## WHAT YOU WILL DO
A. Using the monitor review, decide whether each statement agrees with it: (i) color accuracy is very good once the monitor is calibrated; (ii) the monitor's input lag makes it a good fit for serious gamers; (iii) Blu-ray content carries an anamorphic flag. Answer yes or no for each and quote the deciding words.
B. Please write out the passage of the monitor review that begins at the words "Conclusions: Different, Not" and stops after "getting work done?".

## PAGE TEXT
--------------------------------------------------

Conclusions: Different, Not Necessarily Better

When the 29EA93 was announced, I was drawn to it because of the 21:9 ratio and my preference for the wider film format. I was worried about how it would work with my everyday material compared to a 27” or even 24” monitor. Would the ratio be a one-trick pony, or would it provide a better way to watch movies as well as a good environment for getting work done?

First thing, the LG 29EA93 performs incredibly well in our testing. Contrast ratios are superb, color accuracy is very good after calibration, and the screen uniformity is far better than I expected it to be when I first heard about it. On the downside, the input lag is very slow for gaming, which will rule it out for many people, and the CMS system should have been left out entirely. LG also could have provided more adjustments to the preset modes, so I could adjust the grayscale controls on the Cinema picture mode to get the best overall combination. I also would like to see them include a 2-point or 10-point grayscale control if they are going to have the full CMS, as a single point is really lacking when it comes to AV work. In the end, it puts out a fantastic image with a PC and calibration equipment, and a good but not exceptional image with AV sources.

That input lag leads to another issue, which is the use of this monitor. For someone that wants to watch movies and play games a lot, especially if used as a single desktop or laptop monitor, it seems like an ideal match. Movies take the full screen, games provide a wider FOV, and the slight loss of space for daily work might be acceptable to you. Unfortunately, with the high input lag, that seems to rule it out for serious gamers altogether, leaving it as something just for cinephiles to use, but they can get a larger 2.35:1 image on a 42” or 50” LCD or Plasma and have a remote for input control and volume adjustment. Since Blu-ray content doesn’t contain an anamorphic flag or content, you also aren’t losing any resolution by not having a full 2560x1080 resolution display with cinemascope films as you did with DVD content and 16:9 screens.

--------------------------------------------------

## SUPPLIED MATERIAL
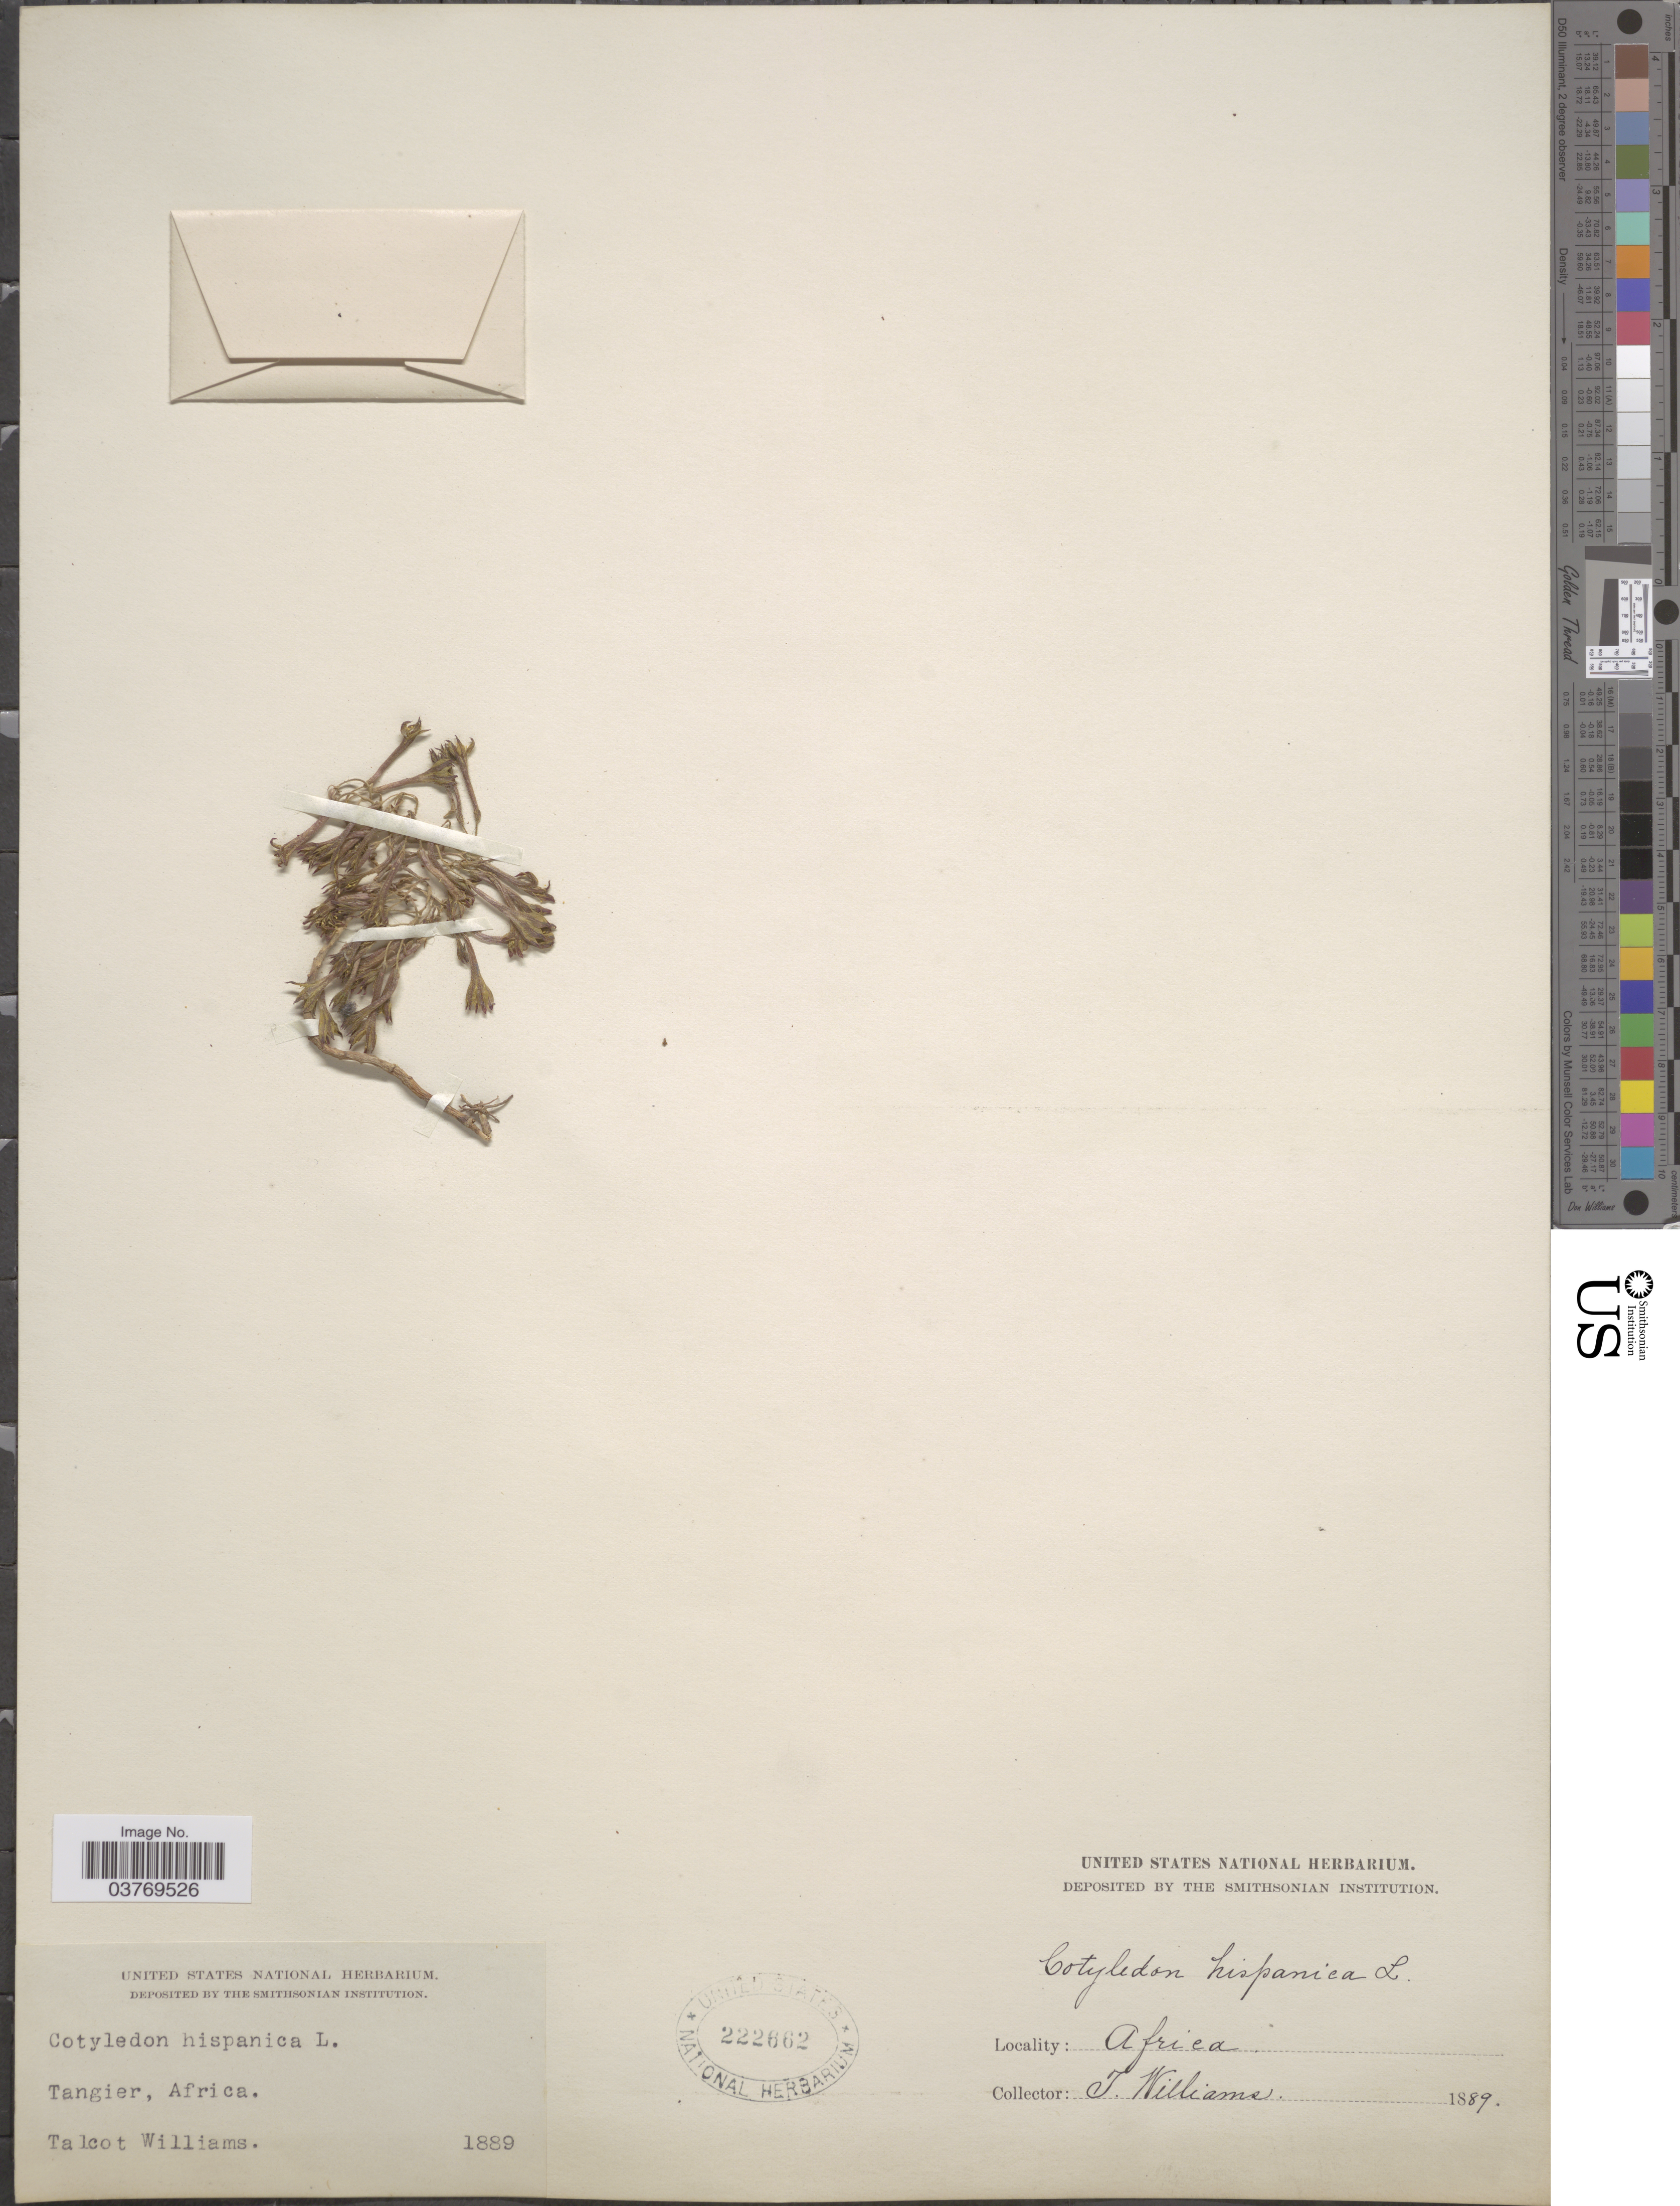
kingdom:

--------------------------------------------------

## COMPLETED EXERCISE
A.
(i) Yes: "color accuracy is very good after calibration"
(ii) No: "with the high input lag, that seems to rule it out for serious gamers altogether"
(iii) No: "Since Blu-ray content doesn’t contain an anamorphic flag or content"

B.
Conclusions: Different, Not Necessarily Better

When the 29EA93 was announced, I was drawn to it because of the 21:9 ratio and my preference for the wider film format. I was worried about how it would work with my everyday material compared to a 27” or even 24” monitor. Would the ratio be a one-trick pony, or would it provide a better way to watch movies as well as a good environment for getting work done?